◆ **Work instructions**
Under the heading "REPRESENTATION" in the court judgment below, list every counsel and firm of solicitors named, together with the party each one acts for.

◆ **Document**

Gibbs and Gibbs
[2016] FCCA 2192
•10 August 2016
FEDERAL CIRCUIT COURT OF AUSTRALIA
| GIBBS & GIBBS | [2016] FCCA 2192 |
| Catchwords: FAMILY LAW – Mother’s oral application for an adjournment of trial in situation where the mother has failed to provide time for children with the father and where the mother had not filed responsive material in proceedings commenced more than 3 years ago – application refused. |
| Legislation: Family Law Act 1975 |
| Applicant: | MR GIBBS |
| Respondent: | MS GIBBS |
| File Number: | LNC 239 of 2013 |
| Judgment of: | Judge McGuire |
| Hearing date: | 10 August 2016 |
| Date of Last Submission: | 10 August 2016 |
| Delivered at: | Launceston |
| Delivered on: | 10 August 2016 |
REPRESENTATION
| Counsel for the Applicant: | Mr P Briffa |
| Solicitors for the Applicant: | Legal Aid Commission of Tasmania |
| The Respondent appeared in person: |
| Counsel for the Independent Children’s Lawyer | Mr R Murray |
| Solicitors for the Independent Children’s Lawyer | Murray & Associates |
ORDERS
That the oral application for an adjournment is dismissed.
That a copy of these reasons be transcribed, settled and placed on the Court file.
IT IS NOTED that publication of this judgment under the pseudonym Gibbs & Gibbs is approved pursuant to s.121(9)(g) of the Family Law Act 1975 (Cth).
| FEDERAL CIRCUIT COURT OF AUSTRALIA AT LAUNCESTON |
LNC 239 of 2013
| MR GIBBS |
Applicant
And
| MS GIBBS |
Respondent
REASONS FOR JUDGMENT
DELIVERED EX TEMPORE
This matter is listed for trial today in respect of two children of the parties. At the calling on of the matter for trial and after noting that the respondent mother appears in person and after explaining the procedure of the trial to the mother, she has made an oral application for an adjournment. It seems that she did so without prior notice to counsel, the solicitors for the father or the independent children’s lawyer but in any event I have heard that application.

◆ **Listing**
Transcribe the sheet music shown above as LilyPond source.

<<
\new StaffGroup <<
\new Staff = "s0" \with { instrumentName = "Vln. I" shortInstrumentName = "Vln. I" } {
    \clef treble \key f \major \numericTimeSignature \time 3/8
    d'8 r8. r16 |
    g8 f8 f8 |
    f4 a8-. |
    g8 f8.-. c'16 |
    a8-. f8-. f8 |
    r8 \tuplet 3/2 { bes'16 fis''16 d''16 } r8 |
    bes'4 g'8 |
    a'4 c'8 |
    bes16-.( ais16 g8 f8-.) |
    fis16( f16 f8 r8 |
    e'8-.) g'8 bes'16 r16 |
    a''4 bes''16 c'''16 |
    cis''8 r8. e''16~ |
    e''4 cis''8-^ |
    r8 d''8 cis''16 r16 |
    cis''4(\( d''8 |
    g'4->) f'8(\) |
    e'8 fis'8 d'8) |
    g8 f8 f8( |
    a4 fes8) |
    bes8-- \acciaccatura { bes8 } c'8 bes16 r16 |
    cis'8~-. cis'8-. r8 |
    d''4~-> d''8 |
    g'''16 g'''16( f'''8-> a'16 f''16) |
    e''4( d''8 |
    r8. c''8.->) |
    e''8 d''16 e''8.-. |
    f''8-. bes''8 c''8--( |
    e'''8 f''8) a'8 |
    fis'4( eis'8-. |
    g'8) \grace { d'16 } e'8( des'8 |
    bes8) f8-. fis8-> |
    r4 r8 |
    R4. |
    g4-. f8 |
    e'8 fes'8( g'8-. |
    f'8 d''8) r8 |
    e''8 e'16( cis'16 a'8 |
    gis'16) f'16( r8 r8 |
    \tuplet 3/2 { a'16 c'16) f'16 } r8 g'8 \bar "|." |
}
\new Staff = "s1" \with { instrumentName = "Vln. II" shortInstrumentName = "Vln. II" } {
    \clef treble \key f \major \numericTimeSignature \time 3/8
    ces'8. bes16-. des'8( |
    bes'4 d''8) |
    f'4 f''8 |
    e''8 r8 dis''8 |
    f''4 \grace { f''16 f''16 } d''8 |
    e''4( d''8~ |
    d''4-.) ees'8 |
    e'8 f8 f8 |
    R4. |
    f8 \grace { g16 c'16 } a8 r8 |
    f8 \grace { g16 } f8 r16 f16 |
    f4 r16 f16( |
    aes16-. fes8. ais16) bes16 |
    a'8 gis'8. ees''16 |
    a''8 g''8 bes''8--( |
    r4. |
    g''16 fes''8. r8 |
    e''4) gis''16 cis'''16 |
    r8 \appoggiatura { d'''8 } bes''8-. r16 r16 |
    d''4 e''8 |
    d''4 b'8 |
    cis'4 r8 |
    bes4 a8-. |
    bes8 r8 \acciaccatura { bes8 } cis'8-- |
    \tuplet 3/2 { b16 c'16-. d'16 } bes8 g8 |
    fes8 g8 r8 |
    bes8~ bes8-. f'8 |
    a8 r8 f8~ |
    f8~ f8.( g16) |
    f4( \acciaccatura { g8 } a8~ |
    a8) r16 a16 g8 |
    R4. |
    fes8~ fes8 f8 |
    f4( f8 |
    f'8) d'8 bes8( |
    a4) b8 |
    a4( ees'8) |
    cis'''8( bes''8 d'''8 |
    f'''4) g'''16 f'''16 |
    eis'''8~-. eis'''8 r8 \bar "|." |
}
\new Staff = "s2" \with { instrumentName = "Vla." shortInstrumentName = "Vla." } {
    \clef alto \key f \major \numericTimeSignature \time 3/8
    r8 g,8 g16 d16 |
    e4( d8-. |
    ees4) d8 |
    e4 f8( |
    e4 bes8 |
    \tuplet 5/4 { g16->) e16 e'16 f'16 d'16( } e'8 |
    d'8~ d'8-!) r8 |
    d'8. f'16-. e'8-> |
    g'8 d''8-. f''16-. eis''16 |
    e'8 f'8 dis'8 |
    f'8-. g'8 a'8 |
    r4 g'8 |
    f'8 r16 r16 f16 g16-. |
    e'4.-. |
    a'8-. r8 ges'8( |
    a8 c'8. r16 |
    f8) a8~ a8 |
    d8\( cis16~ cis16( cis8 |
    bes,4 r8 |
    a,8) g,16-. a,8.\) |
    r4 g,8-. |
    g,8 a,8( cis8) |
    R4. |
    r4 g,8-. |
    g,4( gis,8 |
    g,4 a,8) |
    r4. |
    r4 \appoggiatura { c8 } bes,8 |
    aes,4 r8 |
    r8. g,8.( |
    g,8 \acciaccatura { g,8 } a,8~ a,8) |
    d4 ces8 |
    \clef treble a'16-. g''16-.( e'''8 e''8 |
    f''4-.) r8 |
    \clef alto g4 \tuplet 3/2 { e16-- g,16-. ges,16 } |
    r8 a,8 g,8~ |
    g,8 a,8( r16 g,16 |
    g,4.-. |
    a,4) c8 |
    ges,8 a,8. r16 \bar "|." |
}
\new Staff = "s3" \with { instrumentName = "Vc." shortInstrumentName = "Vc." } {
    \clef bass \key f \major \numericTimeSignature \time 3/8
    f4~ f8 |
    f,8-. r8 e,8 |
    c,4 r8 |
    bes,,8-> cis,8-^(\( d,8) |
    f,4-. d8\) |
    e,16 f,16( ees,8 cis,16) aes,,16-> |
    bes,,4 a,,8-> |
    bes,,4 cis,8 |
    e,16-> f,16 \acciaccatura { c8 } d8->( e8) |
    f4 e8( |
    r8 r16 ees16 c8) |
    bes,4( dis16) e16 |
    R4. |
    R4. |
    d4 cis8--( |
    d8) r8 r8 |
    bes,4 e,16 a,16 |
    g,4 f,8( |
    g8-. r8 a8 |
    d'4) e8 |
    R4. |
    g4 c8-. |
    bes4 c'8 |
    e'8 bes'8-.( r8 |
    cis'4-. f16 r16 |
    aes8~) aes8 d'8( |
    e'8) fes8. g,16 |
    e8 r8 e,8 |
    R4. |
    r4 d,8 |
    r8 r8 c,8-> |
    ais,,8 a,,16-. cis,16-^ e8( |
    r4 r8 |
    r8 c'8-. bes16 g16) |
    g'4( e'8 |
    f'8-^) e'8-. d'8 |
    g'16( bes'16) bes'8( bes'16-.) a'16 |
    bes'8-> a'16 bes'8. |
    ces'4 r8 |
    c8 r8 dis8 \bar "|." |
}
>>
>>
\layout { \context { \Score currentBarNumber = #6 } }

◆ **Solved exercise**
- Mr P Briffa: counsel for the Applicant
- Legal Aid Commission of Tasmania: solicitors for the Applicant
- Mr R Murray: counsel for the Independent Children's Lawyer
- Murray & Associates: solicitors for the Independent Children's Lawyer